_Document excerpt_

^^^^^^^^

Overall Architecture¶

A four-stage pipeline: (1) independent encoders for each modality extract embeddings; (2) projection into a shared latent space; (3) a Transformer encoder fuses modality tokens; (4) a classification head + an optional prototype head predict A/H.

Key Designs¶

Scene Modality (VideoMAE)
- Function: Capture behavioral dynamics and uncertainty cues in videos.
- Mechanism: Uniform sampling of 16 frames \(\rightarrow\) tubelet embedding \(\rightarrow\) Transformer encoder \(\rightarrow\) global average pooling to obtain the scene embedding \(h_s\).
- Design Motivation: Pre-trained on Kinetics-400, VideoMAE can capture spatiotemporal dependencies, which is suitable for analyzing behavioral patterns.
Facial Modality (EmotionEfficientNetB0 + Statistical Pooling)

^^^^^^^^

_Dataset entries_
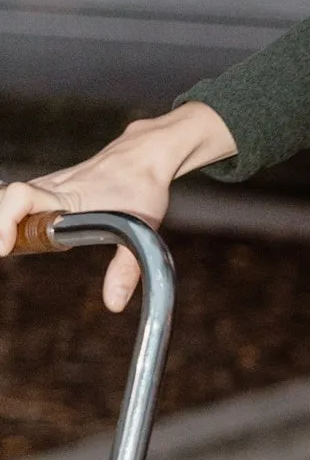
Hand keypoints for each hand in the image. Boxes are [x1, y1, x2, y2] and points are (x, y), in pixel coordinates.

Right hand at [0, 102, 235, 309]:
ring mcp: (45, 184)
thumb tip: (114, 303)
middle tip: (7, 251)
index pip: (21, 197)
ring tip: (11, 246)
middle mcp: (49, 187)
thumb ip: (126, 268)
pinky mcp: (46, 185)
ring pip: (4, 196)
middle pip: (2, 199)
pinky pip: (13, 197)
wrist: (144, 155)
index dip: (5, 219)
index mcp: (67, 197)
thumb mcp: (141, 231)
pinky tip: (16, 233)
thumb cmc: (142, 189)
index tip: (4, 247)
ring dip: (2, 221)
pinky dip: (8, 213)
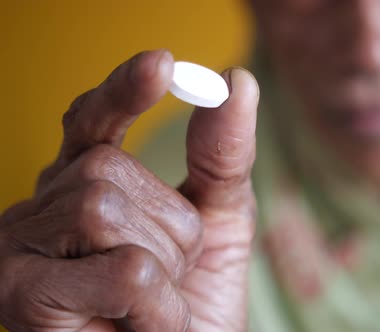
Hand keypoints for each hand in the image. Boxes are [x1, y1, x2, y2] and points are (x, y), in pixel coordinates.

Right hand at [0, 49, 257, 331]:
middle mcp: (42, 208)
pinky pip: (122, 270)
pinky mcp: (21, 297)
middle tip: (169, 273)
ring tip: (152, 303)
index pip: (91, 122)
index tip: (163, 64)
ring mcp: (20, 250)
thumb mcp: (218, 219)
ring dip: (164, 265)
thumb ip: (222, 155)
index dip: (122, 92)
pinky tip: (134, 326)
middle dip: (170, 225)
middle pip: (107, 168)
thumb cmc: (190, 300)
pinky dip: (156, 305)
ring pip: (105, 209)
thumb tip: (237, 80)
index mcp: (83, 185)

^^^^^^^^

_Required actions_
(A) From the architecture excerpt, set down the passage starting at "Overall Architecture¶" and ending at "cues in videos.".
(B) Summarize the architecture excerpt in two sentences.

_Answers_
(A)
Overall Architecture¶

A four-stage pipeline: (1) independent encoders for each modality extract embeddings; (2) projection into a shared latent space; (3) a Transformer encoder fuses modality tokens; (4) a classification head + an optional prototype head predict A/H.

Key Designs¶

Scene Modality (VideoMAE)
- Function: Capture behavioral dynamics and uncertainty cues in videos.

(B) The architecture is a four-stage pipeline: separate encoders extract embeddings for each modality, the embeddings are projected into a shared latent space, a Transformer encoder fuses the modality tokens, and a classification head plus an optional prototype head predict A/H. For the scene modality, VideoMAE, pre-trained on Kinetics-400, captures behavioral dynamics and uncertainty cues in videos by uniformly sampling 16 frames and passing them through tubelet embedding, a Transformer encoder, and global average pooling to produce the scene embedding.